## TEXT PASSAGE
____

Studies have shown that when the tilt of Mars reaches 45 degrees from its current 25 degrees, ice is no longer stable at the poles.   Furthermore, at this high tilt, stores of solid carbon dioxide (dry ice) sublimate, thereby increasing the atmospheric pressure.  This increased pressure allows more dust to be held in the atmosphere.  Moisture in the atmosphere will fall as snow or as ice frozen onto dust grains.  Calculations suggest this material will concentrate in the mid-latitudes.  General circulation models of the Martian atmosphere predict accumulations of ice-rich dust in the same areas where ice-rich features are found. When the tilt begins to return to lower values, the ice sublimates (turns directly to a gas) and leaves behind a lag of dust.   The lag deposit caps the underlying material so with each cycle of high tilt levels, some ice-rich mantle remains behind.   Note, that the smooth surface mantle layer probably represents only relative recent material.

Upper Plains Unit

Remnants of a 50–100 meter thick mantling, called the Upper Plains Unit, has been discovered in the mid-latitudes of Mars.  First investigated in the Deuteronilus Mensae region, but it occurs in other places as well.  The remnants consist of sets of dipping layers in craters and along mesas. Sets of dipping layers may be of various sizes and shapes—some look like Aztec pyramids from Central America.

This unit also degrades into brain terrain.  Brain terrain is a region of maze-like ridges 3–5 meters high.  Some ridges may consist of an ice core, so they may be sources of water for future colonists.

Some regions of the upper plains unit display large fractures and troughs with raised rims; such regions are called ribbed upper plains. Fractures are believed to have started with small cracks from stresses.  Stress is suggested to initiate the fracture process since ribbed upper plains are common when debris aprons come together or near the edge of debris aprons—such sites would generate compressional stresses.  Cracks exposed more surfaces, and consequently more ice in the material sublimates into the planet's thin atmosphere. Eventually, small cracks become large canyons or troughs.

____

## MATERIAL PROVIDED
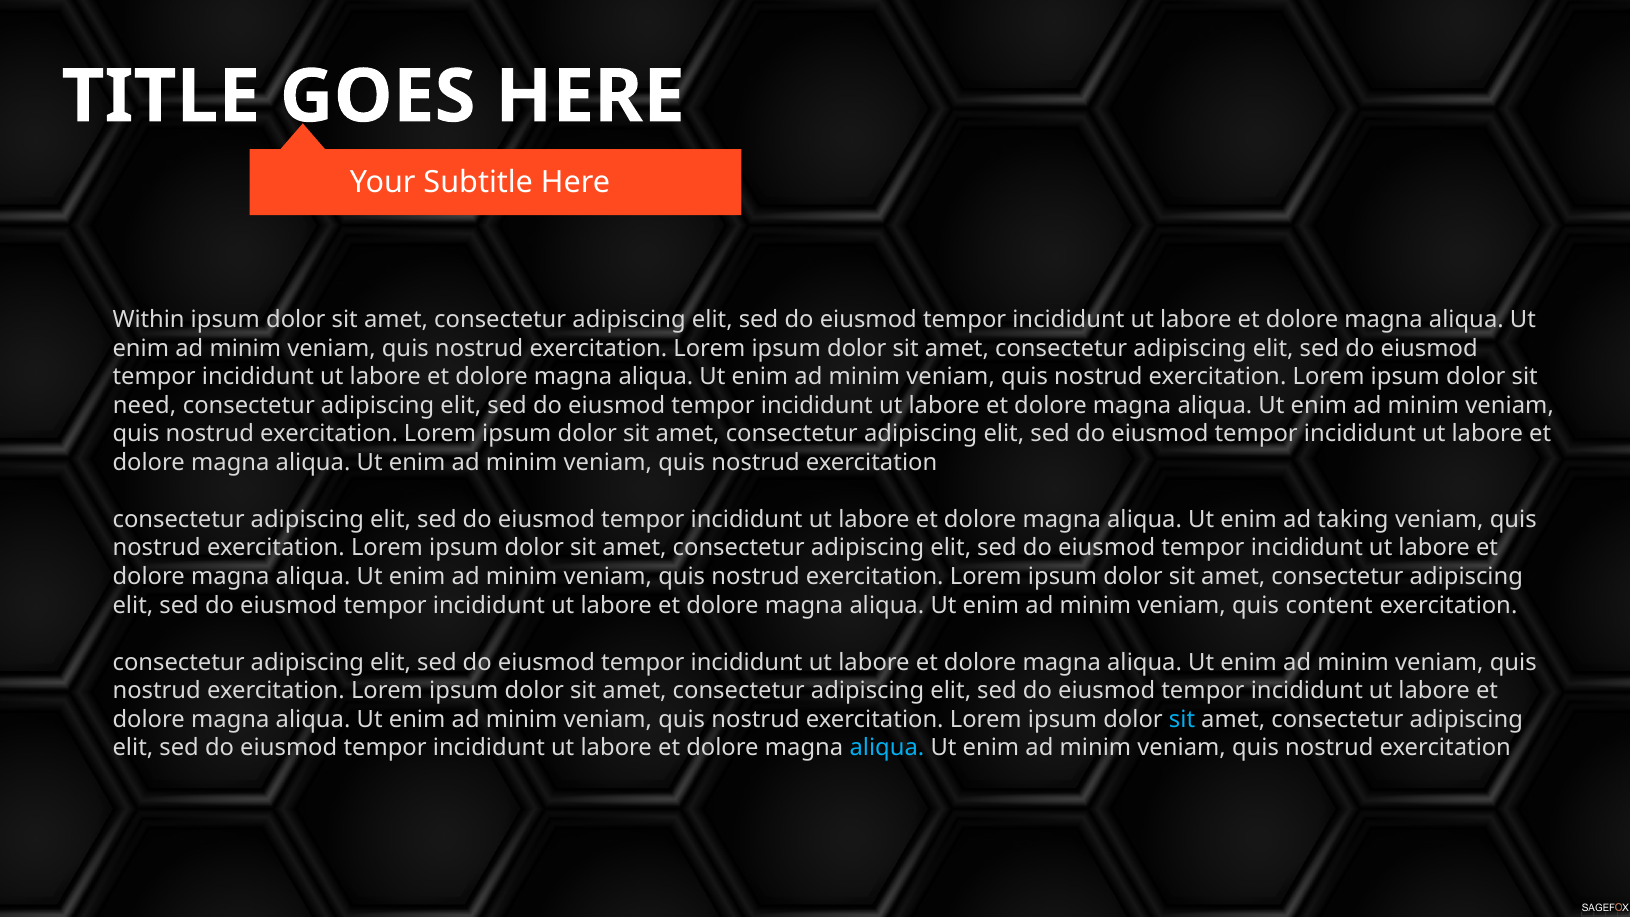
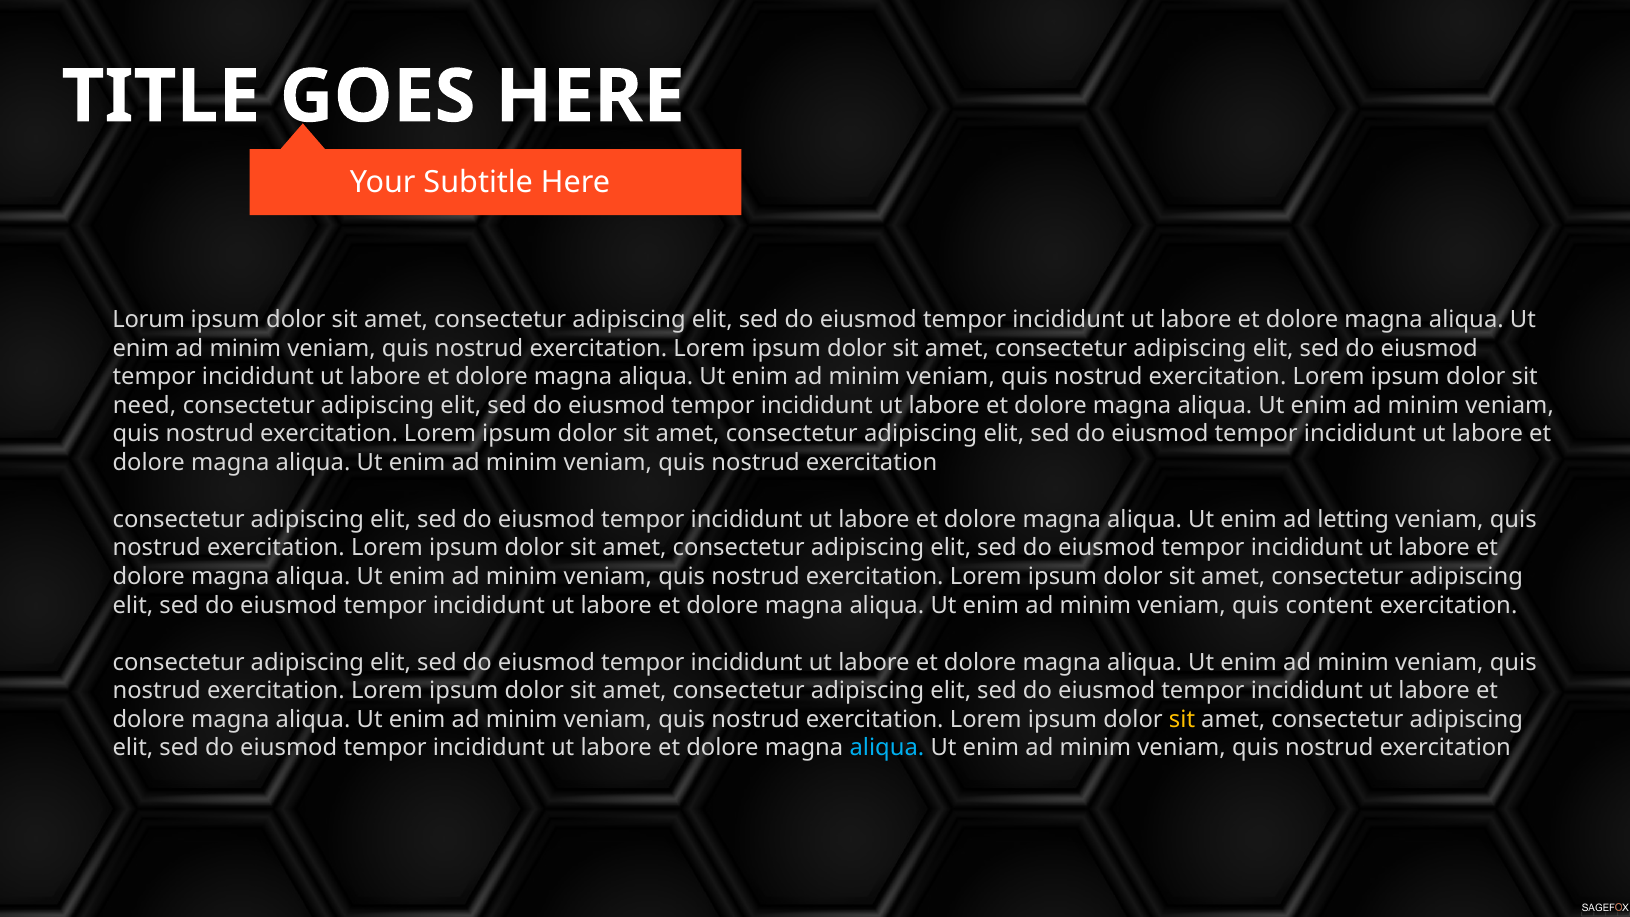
Within: Within -> Lorum
taking: taking -> letting
sit at (1182, 719) colour: light blue -> yellow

____

## PROBLEMS
1/ According to the passage on Mars, how high are the ridges of brain terrain?
2/ Copy from the passage on Mars, word for word, the portion starting at "Remnants of a" and ending at "from Central America.".

## ANSWERS TO EACH TASK
1/ 3–5 meters high.

2/
Remnants of a 50–100 meter thick mantling, called the Upper Plains Unit, has been discovered in the mid-latitudes of Mars.  First investigated in the Deuteronilus Mensae region, but it occurs in other places as well.  The remnants consist of sets of dipping layers in craters and along mesas. Sets of dipping layers may be of various sizes and shapes—some look like Aztec pyramids from Central America.